SOURCE EXTRACT
'''

AMANPOUR: So would that be welcome? Joining me now for the perspective from Washington is John Kirby, who's the spokesman for the U.S.

State Department.

Welcome back to the program, Mr. Kirby. And you heard how we set this up. You in Washington, certainly the ministers and various administration

officials were pretty upset when the British Parliament rejected the idea of military intervention two years ago.

What are you feeling today?

JOHN KIRBY, U.S. STATE DEPARTMENT: Well, look, we have no stronger ally, partner or friend than the United Kingdom. It's a terrific deep

friendship and partnership that just endures and these decisions are obviously for the British people to decide and British leaders to make. We

have grand clothes (ph) now, 62-some odd nations, the British are cooperating in many ways and if they decide to cooperate in other ways,

deeper ways, certainly those contributions would be welcome. But that's really for them to decide.

AMANPOUR: Sure. It's for them to decide. But with this seeming to be underway right now, how would it materially affect, do you think -- and

bring in your military background here, the state of play on the ground if there was more strikes against ISIS in Syria?

KIRBY: Well, look, hypothetically without talking to British decisions that haven't been made yet, I mean, additional assets applied

from a kinetic perspective, a military perspective, as always any commander on the ground wants to have more resources at his or her disposal. That's

just pure physics and math. But it's not just about more in terms of volume. It's about what you're hitting and how effectively you're hitting

it. And there are times when our pilots return from missions without expending ordnance, without dropping bombs, either because of civilian

casualty concerns or a target has moved and is no longer where we thought it was or all kinds of reasons. It's not just about volume.

It's about precision and about making sure that we're stemming ISIL's ability to operate and sustain itself in Iraq and in Syria.

AMANPOUR: Well, you did just actually hit the nail on the head there because as you say, there are a lot of bombing raids that just come back

and don't hit, partly for the reasons you mentioned, but also partly because there isn't the personnel on the ground to guide in real time to

real targets that need to be struck.

How much is that setting back the effort?

And if the prime minister here is calling this an existential struggle -- and so, too, is the President of the United States -- is the U.S., is

the U.K., is the allied military actually throwing what it needs to throw at this crisis?

KIRBY: Well, absolutely, clearly, look, the military component of this campaign has had an effect on ISIL without question, a tremendous

effect. And just because aircraft are returning without expending ordnance doesn't mean that the -- that there's -- that's because we don't have eyes

on the ground. We have capable partners on the ground in Iraq. We're trying to build a moderate opposition to be more capable partners there on

the ground inside Syria. We can conduct airstrikes without having quote- unquote "spotters," if you will.

'''

Source records

'''

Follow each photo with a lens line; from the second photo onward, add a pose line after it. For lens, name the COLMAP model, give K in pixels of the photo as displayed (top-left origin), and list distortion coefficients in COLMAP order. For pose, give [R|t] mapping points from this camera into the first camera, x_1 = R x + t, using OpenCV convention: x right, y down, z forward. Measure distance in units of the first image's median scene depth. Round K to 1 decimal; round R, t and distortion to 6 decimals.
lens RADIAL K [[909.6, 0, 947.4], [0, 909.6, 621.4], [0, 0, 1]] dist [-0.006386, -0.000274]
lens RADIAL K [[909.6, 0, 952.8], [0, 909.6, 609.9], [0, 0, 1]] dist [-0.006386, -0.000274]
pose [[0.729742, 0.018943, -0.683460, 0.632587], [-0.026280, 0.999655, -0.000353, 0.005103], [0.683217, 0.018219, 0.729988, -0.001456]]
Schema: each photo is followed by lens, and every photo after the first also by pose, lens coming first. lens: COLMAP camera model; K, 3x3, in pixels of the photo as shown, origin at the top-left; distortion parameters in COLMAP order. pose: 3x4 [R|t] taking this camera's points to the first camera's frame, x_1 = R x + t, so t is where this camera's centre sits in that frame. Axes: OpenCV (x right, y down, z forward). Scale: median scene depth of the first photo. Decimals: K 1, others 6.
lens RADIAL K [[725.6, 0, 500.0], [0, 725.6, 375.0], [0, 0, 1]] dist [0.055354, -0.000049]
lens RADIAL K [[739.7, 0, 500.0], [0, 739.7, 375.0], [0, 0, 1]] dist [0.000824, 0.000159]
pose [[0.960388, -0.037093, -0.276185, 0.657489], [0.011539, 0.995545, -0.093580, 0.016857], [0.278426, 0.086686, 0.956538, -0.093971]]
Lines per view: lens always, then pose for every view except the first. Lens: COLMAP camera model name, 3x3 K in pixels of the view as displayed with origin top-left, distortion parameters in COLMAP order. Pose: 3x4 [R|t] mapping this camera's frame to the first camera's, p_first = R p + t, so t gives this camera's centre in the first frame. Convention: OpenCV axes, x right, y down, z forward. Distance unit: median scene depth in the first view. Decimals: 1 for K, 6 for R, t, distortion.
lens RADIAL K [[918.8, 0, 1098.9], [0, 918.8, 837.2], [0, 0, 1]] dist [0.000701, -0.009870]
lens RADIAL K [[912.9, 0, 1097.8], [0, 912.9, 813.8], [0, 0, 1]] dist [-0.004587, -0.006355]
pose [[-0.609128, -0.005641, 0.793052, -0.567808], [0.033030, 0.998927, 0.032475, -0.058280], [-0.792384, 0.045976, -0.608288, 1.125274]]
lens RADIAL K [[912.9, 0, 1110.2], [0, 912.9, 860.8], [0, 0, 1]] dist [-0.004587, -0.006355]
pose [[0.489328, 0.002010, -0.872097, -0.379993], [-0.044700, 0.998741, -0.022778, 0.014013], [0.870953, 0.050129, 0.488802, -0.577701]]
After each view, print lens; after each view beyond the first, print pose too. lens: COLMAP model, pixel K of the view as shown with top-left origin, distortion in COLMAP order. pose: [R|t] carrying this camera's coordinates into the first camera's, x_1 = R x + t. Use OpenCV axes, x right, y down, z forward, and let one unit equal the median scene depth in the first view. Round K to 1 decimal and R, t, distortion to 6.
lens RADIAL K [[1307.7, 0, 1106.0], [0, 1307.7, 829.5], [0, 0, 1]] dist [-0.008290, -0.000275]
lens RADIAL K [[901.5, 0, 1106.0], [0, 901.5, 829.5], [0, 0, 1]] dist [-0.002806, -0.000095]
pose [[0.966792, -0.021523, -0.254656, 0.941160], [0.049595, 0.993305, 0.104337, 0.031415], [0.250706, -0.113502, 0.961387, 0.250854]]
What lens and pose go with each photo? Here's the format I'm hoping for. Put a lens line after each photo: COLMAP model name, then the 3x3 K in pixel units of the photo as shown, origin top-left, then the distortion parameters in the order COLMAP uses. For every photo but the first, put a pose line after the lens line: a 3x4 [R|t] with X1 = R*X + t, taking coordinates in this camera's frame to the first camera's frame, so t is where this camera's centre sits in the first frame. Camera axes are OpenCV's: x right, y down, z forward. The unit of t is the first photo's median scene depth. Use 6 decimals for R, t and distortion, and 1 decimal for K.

'''

Copy the interview transcript word for word, starting with "AMANPOUR: Sure. It's" and going on through "ISIS in Syria?".

AMANPOUR: Sure. It's for them to decide. But with this seeming to be underway right now, how would it materially affect, do you think -- and

bring in your military background here, the state of play on the ground if there was more strikes against ISIS in Syria?